TO DO> Render the entries from the line with "scientific name: Fallopia dumetorum" up to and including the line with "genus: Anemone" as a two-column CSV with the columns field and value, one row per entry: its text in one quoted field and its answer in the other, with line breaks turned into spaces. Omit the pictures.

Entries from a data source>

·····

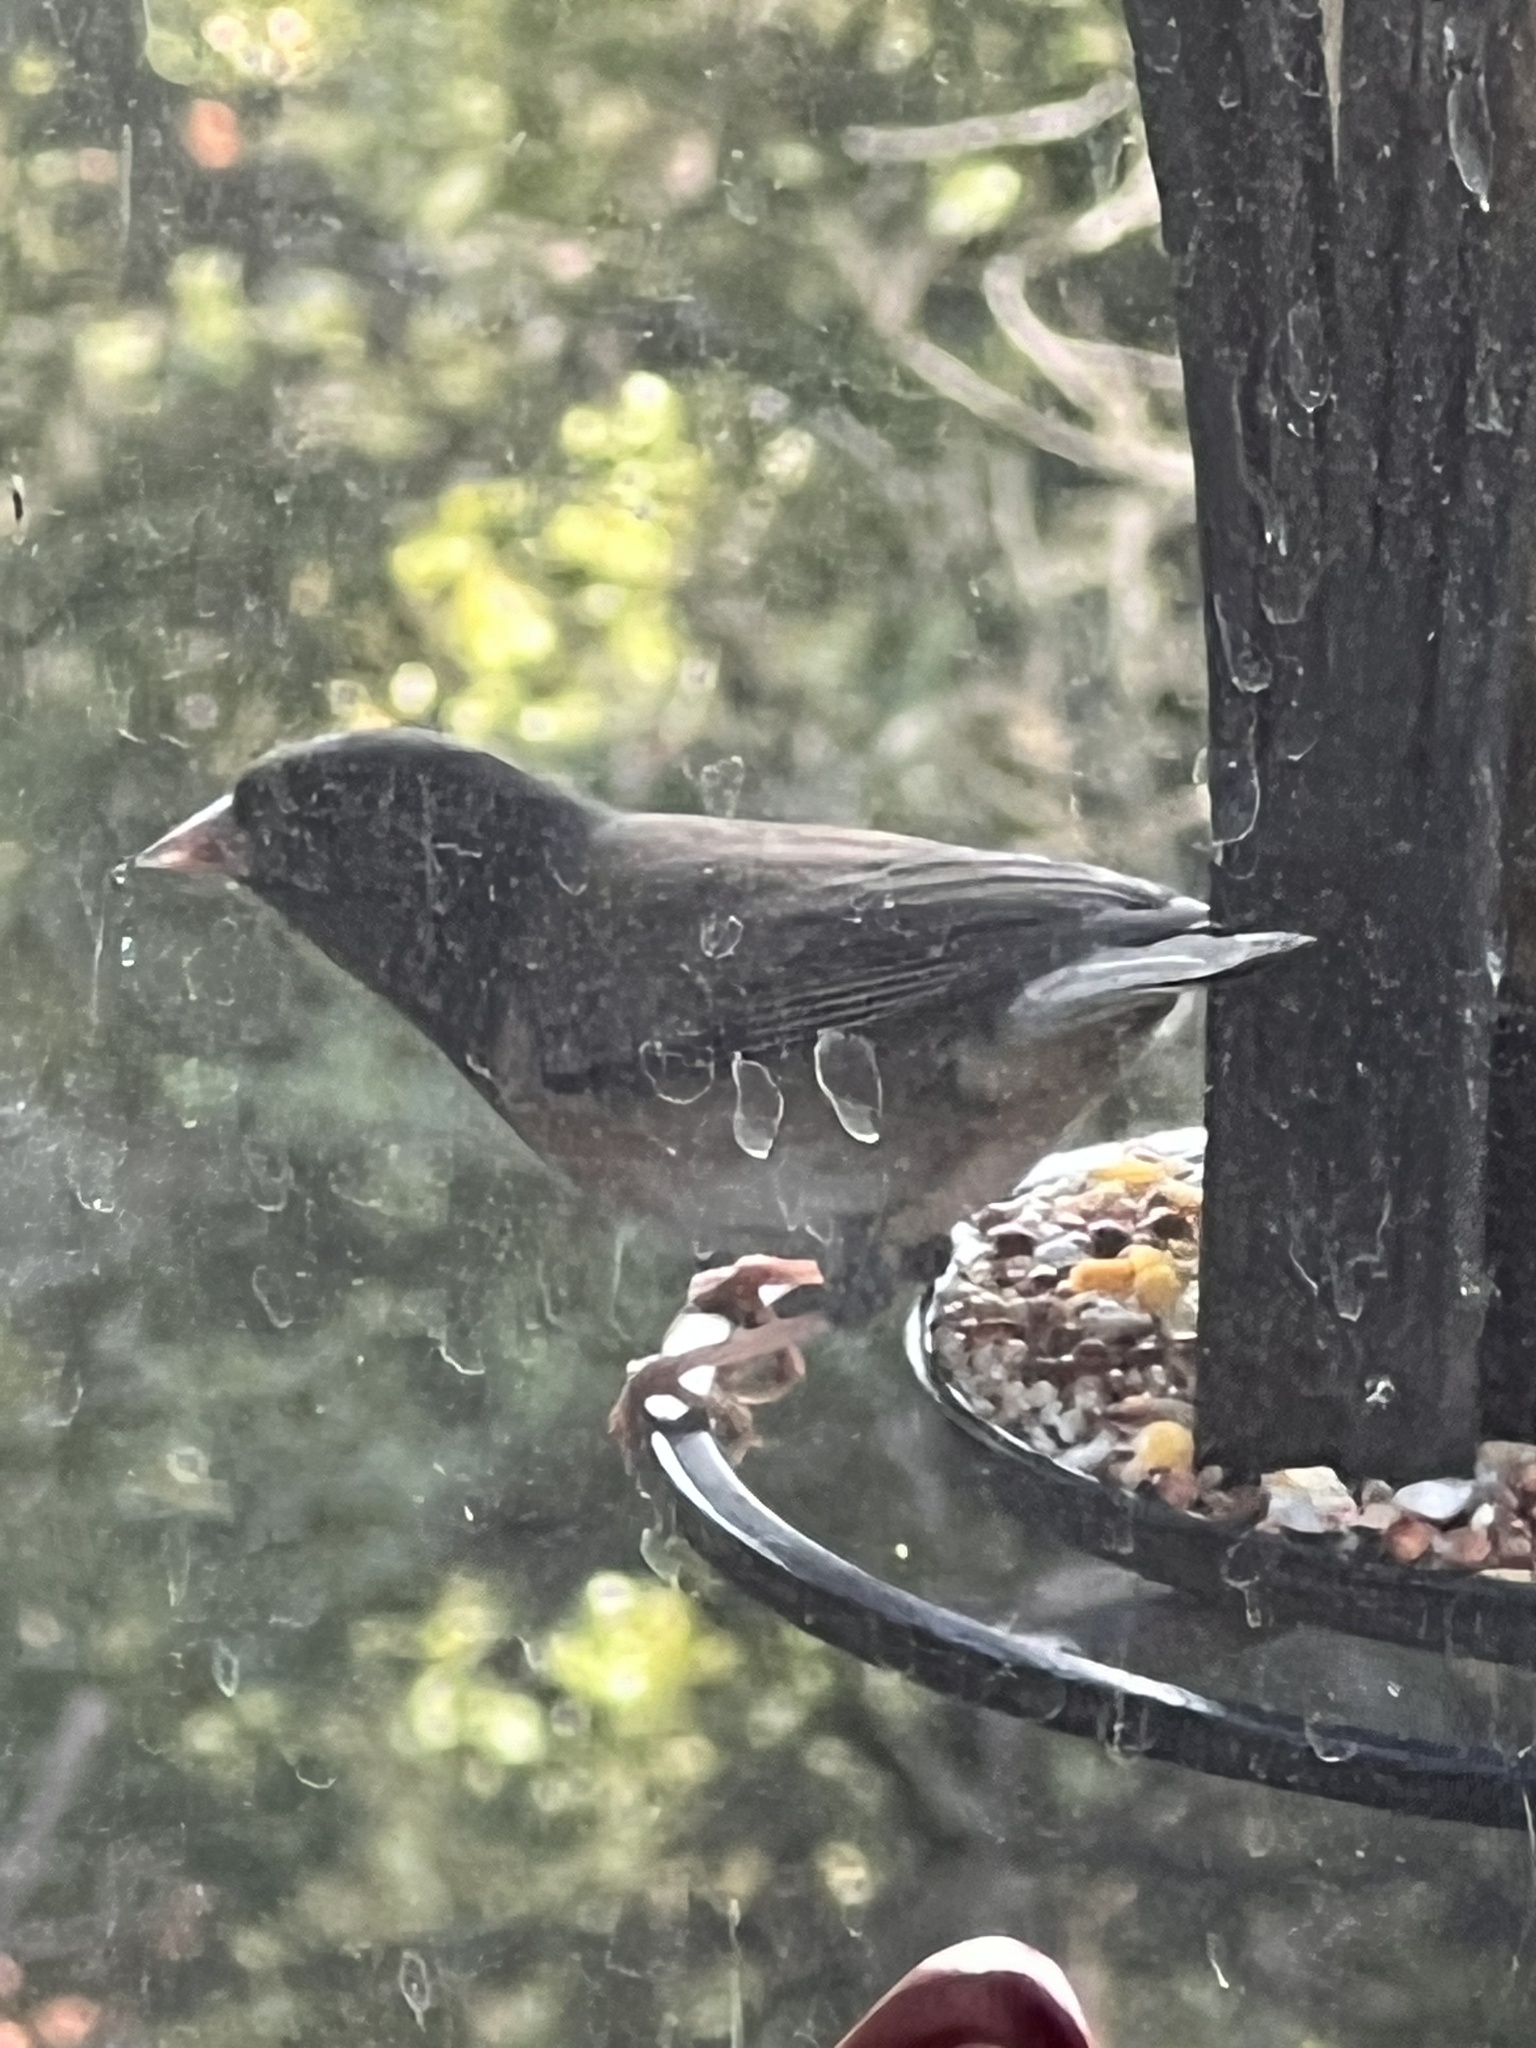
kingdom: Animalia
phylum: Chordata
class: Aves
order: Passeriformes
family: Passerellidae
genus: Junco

·····

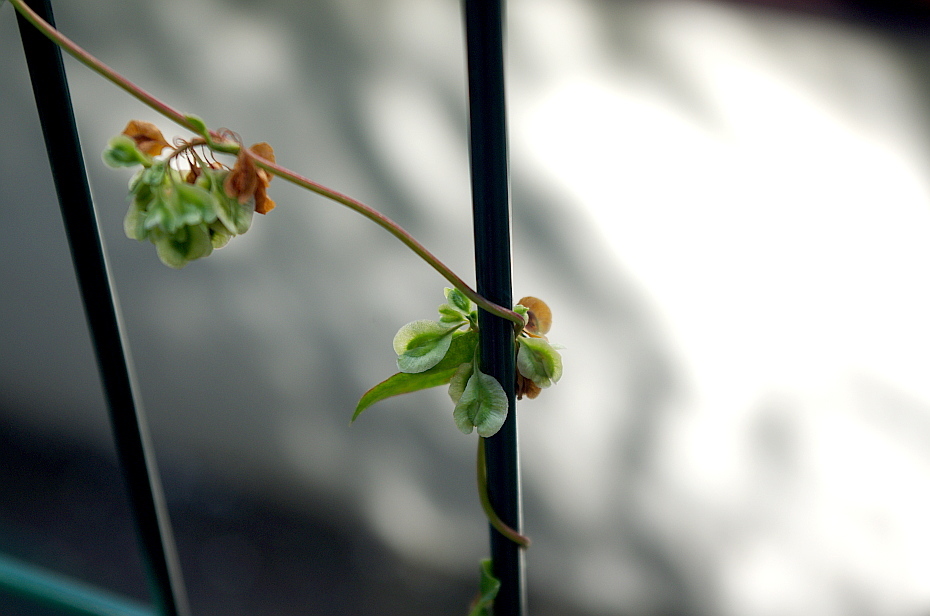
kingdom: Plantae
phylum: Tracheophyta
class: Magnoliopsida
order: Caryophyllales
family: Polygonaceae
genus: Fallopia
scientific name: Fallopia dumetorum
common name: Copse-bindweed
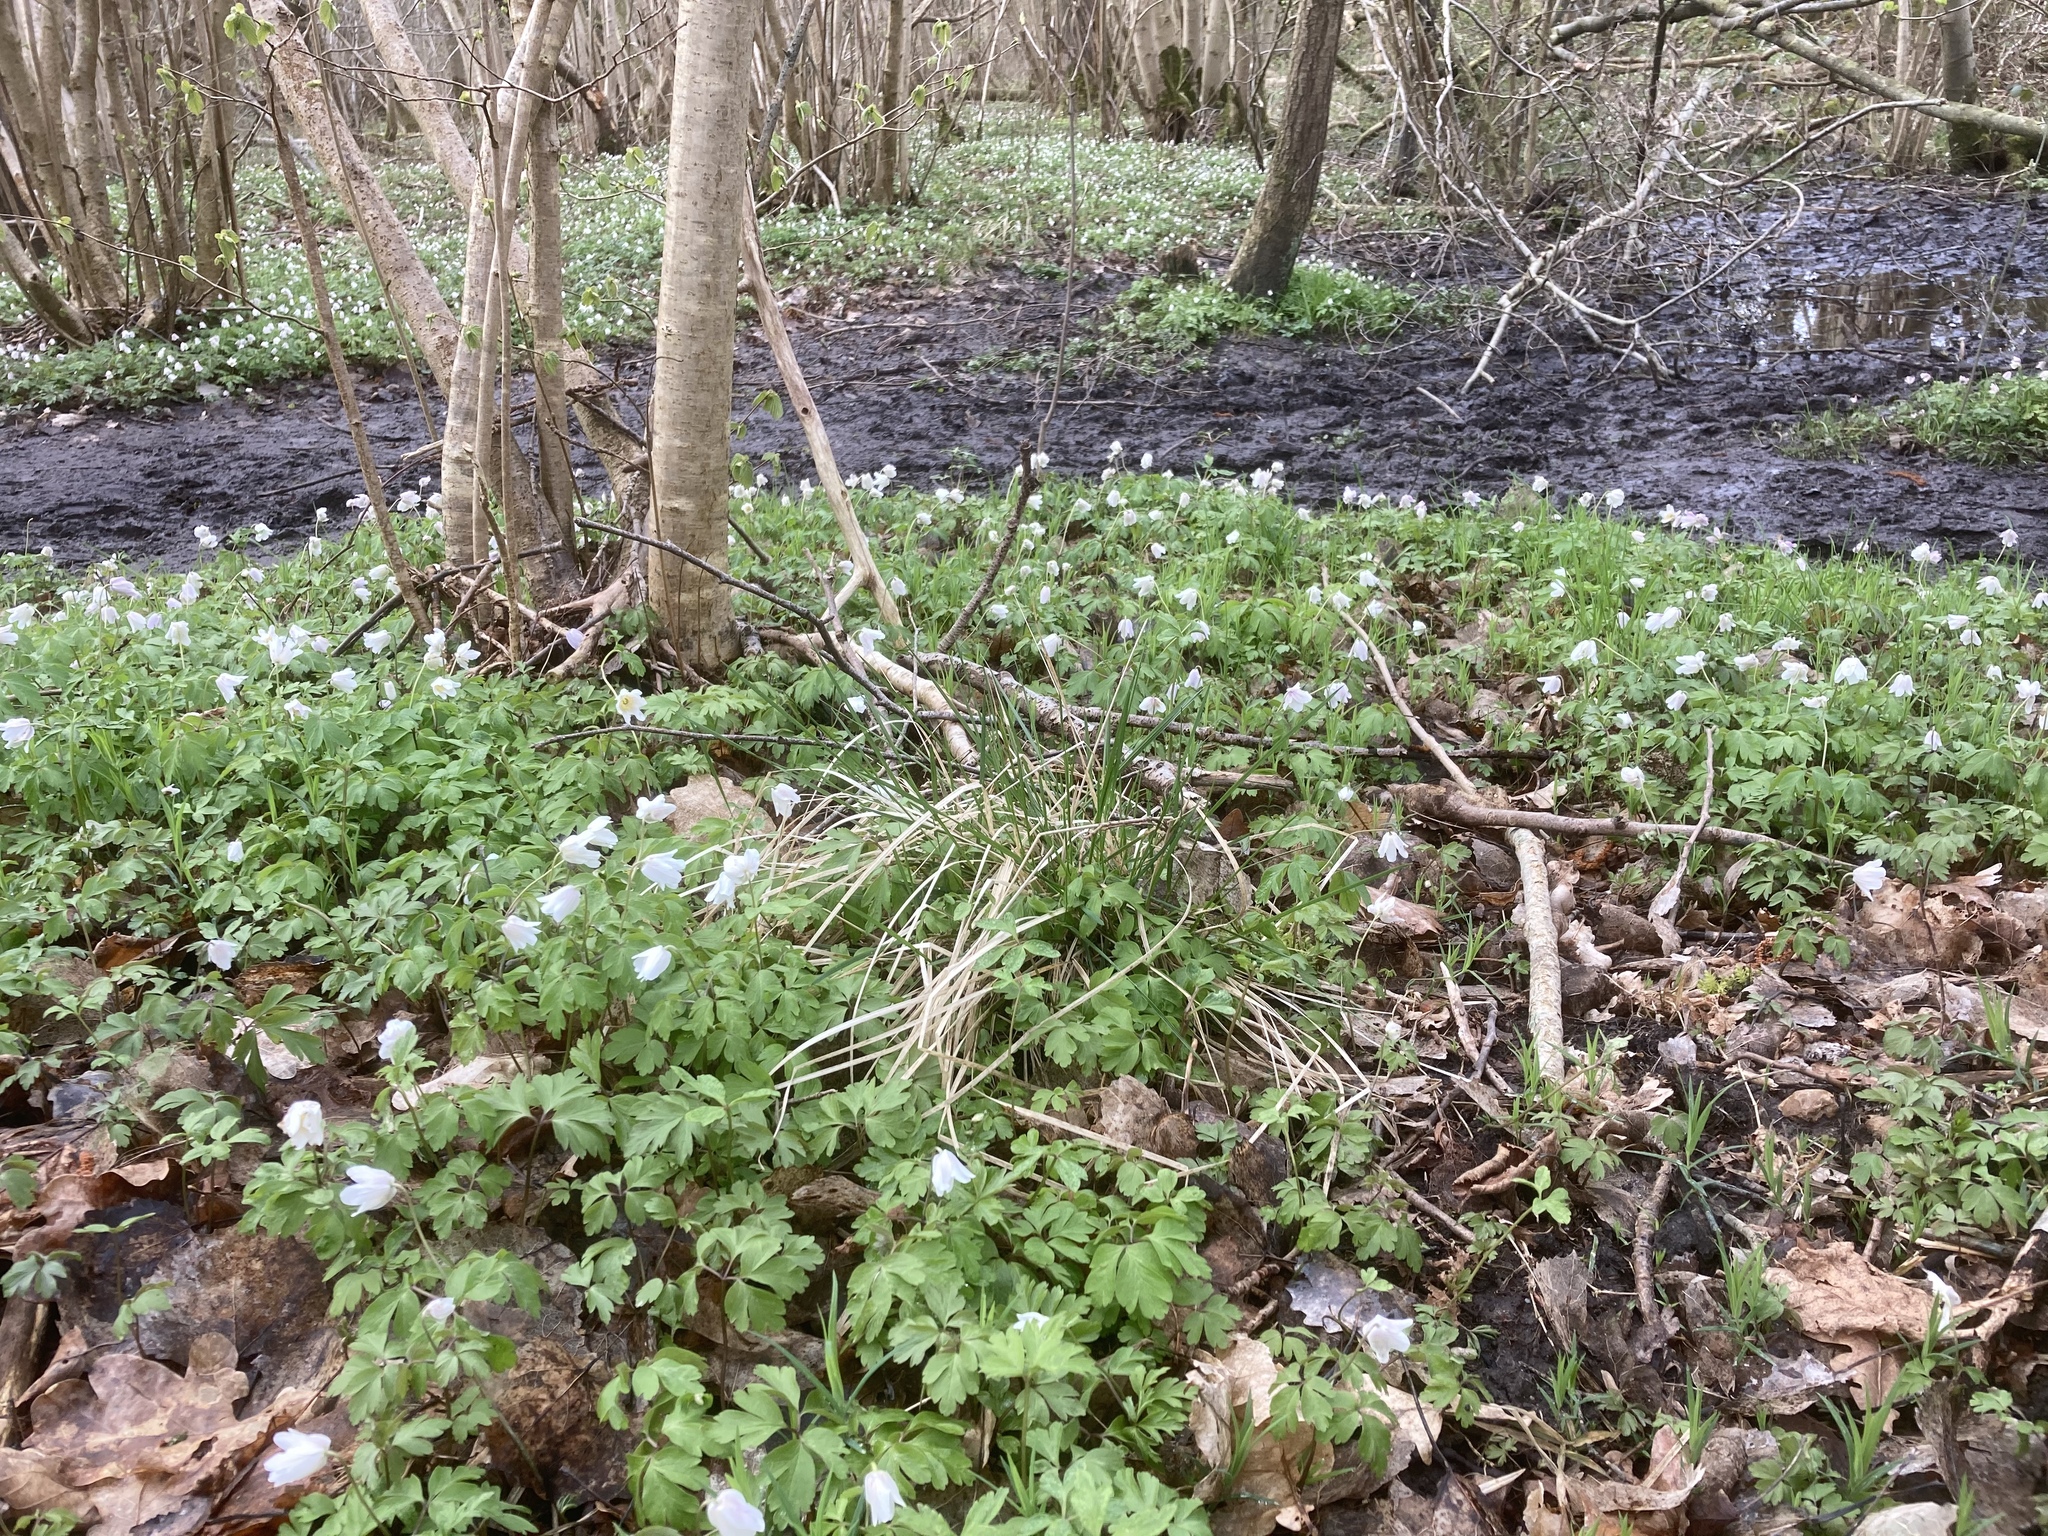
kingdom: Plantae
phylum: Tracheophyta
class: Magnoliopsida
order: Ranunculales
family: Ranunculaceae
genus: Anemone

·····

OUTPUT FOR THIS TASK>
field,value
"scientific name:","Fallopia dumetorum"
"common name:","Copse-bindweed"
"kingdom:","Plantae"
"phylum:","Tracheophyta"
"class:","Magnoliopsida"
"order:","Ranunculales"
"family:","Ranunculaceae"
"genus:","Anemone"